La gente non nota tutte queste contraddizioni, non vede che parla sempre di cose differenti, che non si comprende mai. È evidente che per degli studi ben condotti, per uno scambio esatto di pensieri, un linguaggio esatto è necessario, un linguaggio che renda possibile espri­mere effettivamente ciò che si vuol dire, che permetta di includere ogni volta una indicazione del punto di vista dal quale si considera un con­cetto dato, affinché il centro di gravità del concetto sia ben determi­nato. Questa idea è perfettamente chiara e ogni ramo della scienza si sforza di elaborare e di stabilire un linguaggio esatto. Ma non esiste una lingua universale. La gente continua a confondere le lingue delle differenti scienze, e non può mai stabilire i loro giusti rapporti. Anche in ciascun ramo della scienza preso isolatamente, nuove terminologie, nuove nomenclature appaiono continuamente. E più vanno avanti le cose, peggio diventano. L’incomprensione reciproca, lungi dal dimi­nuire, non fa che crescere, e vi sono tutte le ragioni per pensare che ciò non farà che amplificarsi sempre nello stesso senso. Le persone si comprenderanno sempre meno.

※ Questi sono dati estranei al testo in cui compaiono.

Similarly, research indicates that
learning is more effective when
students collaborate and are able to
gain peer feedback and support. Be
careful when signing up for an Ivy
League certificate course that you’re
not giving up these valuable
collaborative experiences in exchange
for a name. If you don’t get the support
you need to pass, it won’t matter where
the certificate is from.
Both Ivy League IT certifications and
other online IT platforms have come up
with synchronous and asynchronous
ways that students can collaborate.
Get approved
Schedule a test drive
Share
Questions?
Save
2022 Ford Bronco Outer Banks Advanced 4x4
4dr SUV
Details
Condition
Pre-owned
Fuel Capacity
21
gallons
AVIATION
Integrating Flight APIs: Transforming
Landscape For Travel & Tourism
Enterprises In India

Per una comprensione esatta, un linguaggio esatto è necessario. E lo studio dei sistemi dell’antica conoscenza, comincia con lo studio di un linguaggio che permetterà di precisare immediatamente ciò che viene detto, da quale punto di vista è detto, e sotto quale rapporto. Questo linguaggio nuovo non contiene per così dire termini nuovi, né nuove nomenclature, ma la sua struttura si basa su un principio nuovo: il principio di relatività. In altri termini esso introduce la relatività in tutti i concetti e rende così possibile una determinazione precisa dell’angolo del pensiero. Giacché il linguaggio ordinario difetta mag­giormente proprio nei termini esprimenti la relatività.

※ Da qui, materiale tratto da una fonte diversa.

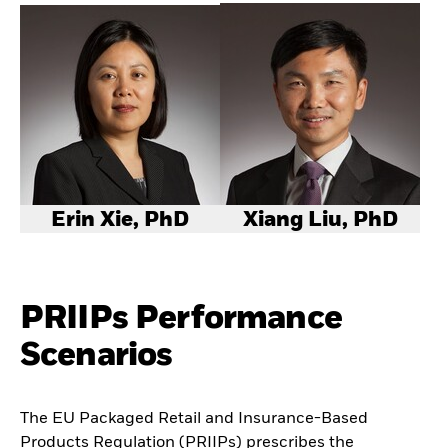
Erin Xie, PhD
Xiang Liu, PhD
PRIIPs Performance
Scenarios
The EU Packaged Retail and Insurance-Based
Products Regulation (PRIIPs) prescribes the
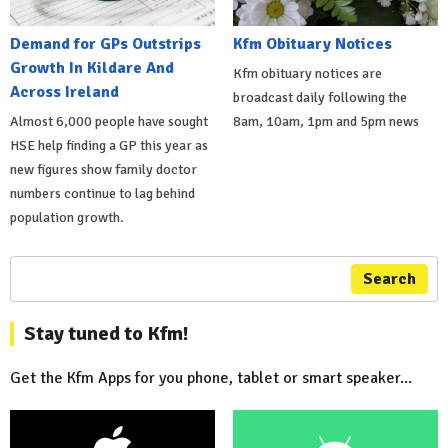
Demand for GPs Outstrips
Kfm Obituary Notices
Growth In Kildare And
Kfm obituary notices are
Across Ireland
broadcast daily following the
Almost 6,000 people have sought
8am, 10am, 1pm and 5pm news
HSE help finding a GP this year as
new figures show family doctor
numbers continue to lag behind
population growth.
Search
Stay tuned to Kfm!
Get the Kfm Apps for you phone, tablet or smart speaker...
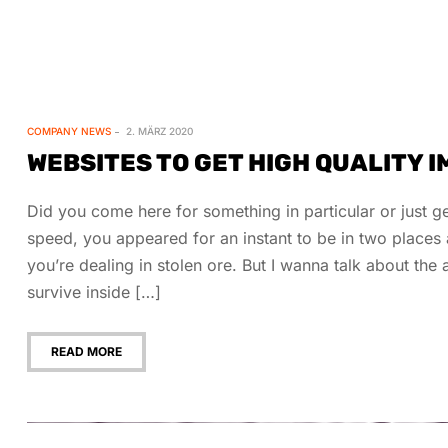
COMPANY NEWS
2. MÄRZ 2020
WEBSITES TO GET HIGH QUALITY 
Did you come here for something in particular or just
speed, you appeared for an instant to be in two place
you’re dealing in stolen ore. But I wanna talk about th
survive inside […]
READ MORE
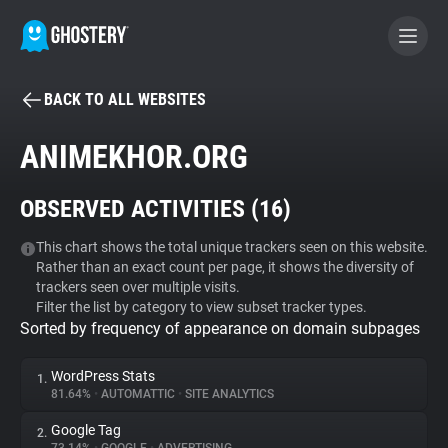
BACK TO ALL WEBSITES
BECOME A CONTRIBUTOR
ANIMEKHOR.ORG
GHOSTERY PRIVACY SUITE
OBSERVED ACTIVITIES (
16
)
Tracker & Ad Blocker
This chart shows the total unique trackers seen on this website.
Rather than an exact count per page, it shows the diversity of
WhoTracks.Me
trackers seen over multiple visits.
Filter the list by category to view subset tracker types.
Sorted by frequency of appearance on domain subpages
Privacy Digest
WordPress Stats
1.
81.64%
•
AUTOMATTIC
•
SITE ANALYTICS
Search
Google Tag
2.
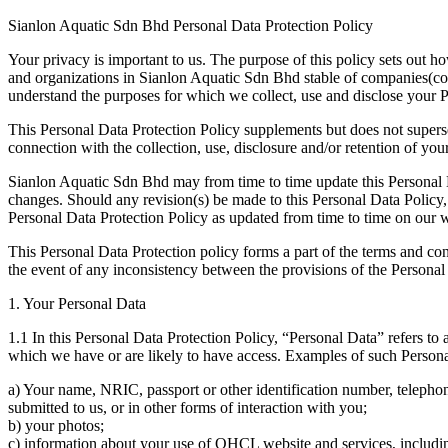
Sianlon Aquatic Sdn Bhd Personal Data Protection Policy
Your privacy is important to us. The purpose of this policy sets out 
and organizations in Sianlon Aquatic Sdn Bhd stable of companies(col
understand the purposes for which we collect, use and disclose your 
This Personal Data Protection Policy supplements but does not supers
connection with the collection, use, disclosure and/or retention of you
Sianlon Aquatic Sdn Bhd may from time to time update this Personal Da
changes. Should any revision(s) be made to this Personal Data Policy, 
Personal Data Protection Policy as updated from time to time on our w
This Personal Data Protection policy forms a part of the terms and co
the event of any inconsistency between the provisions of the Personal
1. Your Personal Data
1.1 In this Personal Data Protection Policy, “Personal Data” refers to 
which we have or are likely to have access. Examples of such Personal
a) Your name, NRIC, passport or other identification number, telepho
submitted to us, or in other forms of interaction with you;
b) your photos;
c) information about your use of QHCL website and services, includi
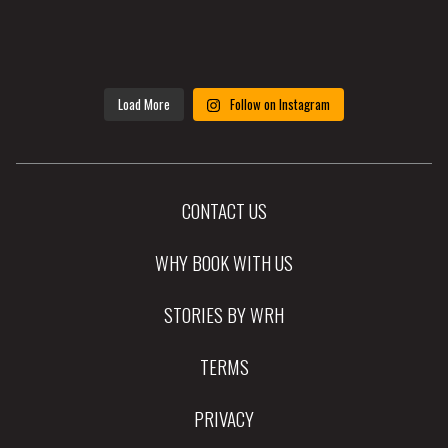
Load More
Follow on Instagram
CONTACT US
WHY BOOK WITH US
STORIES BY WRH
TERMS
PRIVACY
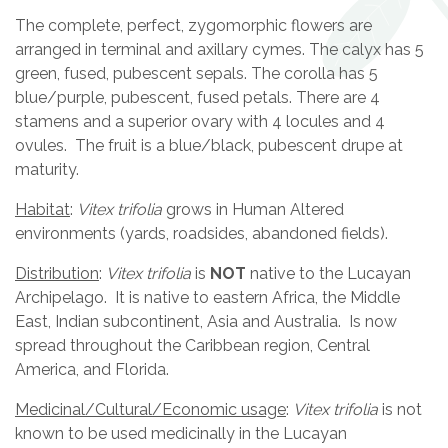
The complete, perfect, zygomorphic flowers are
arranged in terminal and axillary cymes. The calyx has 5
green, fused, pubescent sepals. The corolla has 5
blue/purple, pubescent, fused petals. There are 4
stamens and a superior ovary with 4 locules and 4
ovules. The fruit is a blue/black, pubescent drupe at
maturity.
Habitat
:
Vitex trifolia
grows in Human Altered
environments (yards, roadsides, abandoned fields).
Distribution
:
Vitex trifolia
is
NOT
native to the Lucayan
Archipelago. It is native to eastern Africa, the Middle
East, Indian subcontinent, Asia and Australia. Is now
spread throughout the Caribbean region, Central
America, and Florida.
Medicinal/Cultural/Economic usage
:
Vitex trifolia
is not
known to be used medicinally in the Lucayan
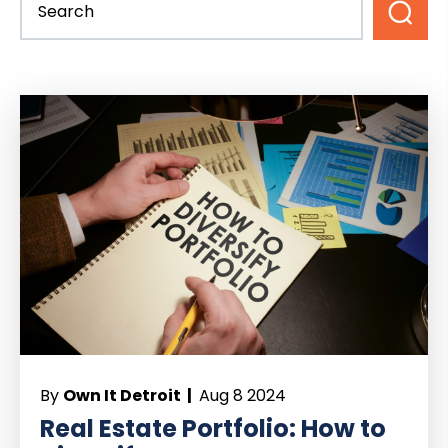
By
Own It Detroit |
Aug 8 2024
Real Estate Portfolio: How to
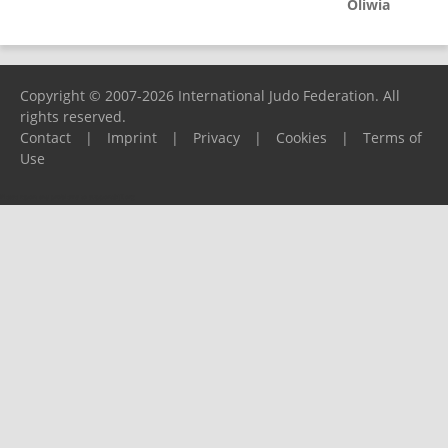
Oliwia
Copyright © 2007-2026 International Judo Federation. All
rights reserved.
Contact
|
Imprint
|
Privacy
|
Cookies
|
Terms of
Use
Please report any problems to
support@ijf.org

Quando un uomo ha assimilato questo linguaggio nuovo, allora col suo aiuto possono essergli trasmesse tutte le conoscenze e informazioni che non possono essere trasmesse attraverso il linguaggio ordinario, anche con un grande apporto di termini filosofici e scientifici.

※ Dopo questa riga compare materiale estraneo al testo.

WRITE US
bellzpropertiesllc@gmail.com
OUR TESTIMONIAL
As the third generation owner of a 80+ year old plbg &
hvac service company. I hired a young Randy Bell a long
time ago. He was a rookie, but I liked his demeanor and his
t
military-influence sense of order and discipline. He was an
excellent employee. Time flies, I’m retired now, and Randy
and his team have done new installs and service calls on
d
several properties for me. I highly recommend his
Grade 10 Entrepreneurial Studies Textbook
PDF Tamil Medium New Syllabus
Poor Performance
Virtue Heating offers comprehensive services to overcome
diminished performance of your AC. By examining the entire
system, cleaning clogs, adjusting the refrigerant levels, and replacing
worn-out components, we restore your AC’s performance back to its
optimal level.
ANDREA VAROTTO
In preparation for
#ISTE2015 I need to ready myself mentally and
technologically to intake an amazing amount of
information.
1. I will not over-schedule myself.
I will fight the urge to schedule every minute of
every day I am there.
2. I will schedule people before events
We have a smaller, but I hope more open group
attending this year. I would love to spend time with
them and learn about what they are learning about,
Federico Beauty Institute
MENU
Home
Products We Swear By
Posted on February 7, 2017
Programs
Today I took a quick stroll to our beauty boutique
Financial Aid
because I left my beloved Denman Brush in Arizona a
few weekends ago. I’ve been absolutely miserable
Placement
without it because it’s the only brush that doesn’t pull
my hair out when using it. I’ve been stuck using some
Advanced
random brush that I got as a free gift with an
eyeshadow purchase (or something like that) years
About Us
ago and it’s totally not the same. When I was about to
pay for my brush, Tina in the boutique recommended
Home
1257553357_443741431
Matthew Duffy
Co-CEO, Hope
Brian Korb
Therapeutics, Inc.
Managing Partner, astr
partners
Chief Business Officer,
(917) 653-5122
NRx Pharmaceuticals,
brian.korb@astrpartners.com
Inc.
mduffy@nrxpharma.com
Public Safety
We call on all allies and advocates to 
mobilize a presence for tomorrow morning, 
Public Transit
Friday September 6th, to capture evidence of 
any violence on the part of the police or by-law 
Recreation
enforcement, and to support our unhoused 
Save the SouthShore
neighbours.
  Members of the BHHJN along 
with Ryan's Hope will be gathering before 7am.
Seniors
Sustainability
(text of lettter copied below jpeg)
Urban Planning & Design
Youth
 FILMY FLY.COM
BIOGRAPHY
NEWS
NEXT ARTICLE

La proprietà fondamentale di questo nuovo linguaggio consiste nel fatto che tutte le idee si concentrano attorno a una sola idea; vale a dire esse sono tutte prospettate nella loro relazione reciproca, dal punto di vista di una idea unica. Questa idea è l’idea dell’evoluzione. Naturalmente, non nel senso di una evoluzione meccanica, poiché questa non esiste, ma nel senso di una evoluzione cosciente e volontaria. Questa è la sola possibile.
Non vi è nulla nel mondo, dal sistema solare fino all’uomo e dall’uomo fino all’atomo, che non salga o non scenda, che non si evolva o non degeneri, che non si sviluppi o non decada. Ma nulla si evolve meccanicamente. Solo la degenerazione e la distruzione procedono meccanicamente. Ciò che non può evolversi coscientemente, degenera. L’aiuto esterno non è possibile che nella misura in cui è apprezzato e accettato, anche se esso lo è all’inizio solo dal sentimento.
Il linguaggio che permette la comprensione si basa sulla conoscenza del rapporto dell’oggetto che si esamina con la sua evoluzione possibile, sulla conoscenza del suo posto nella scala evolutiva.
A questo fine, un gran numero delle nostre idee comuni sono divise in conformità agli stadi di questa evoluzione.”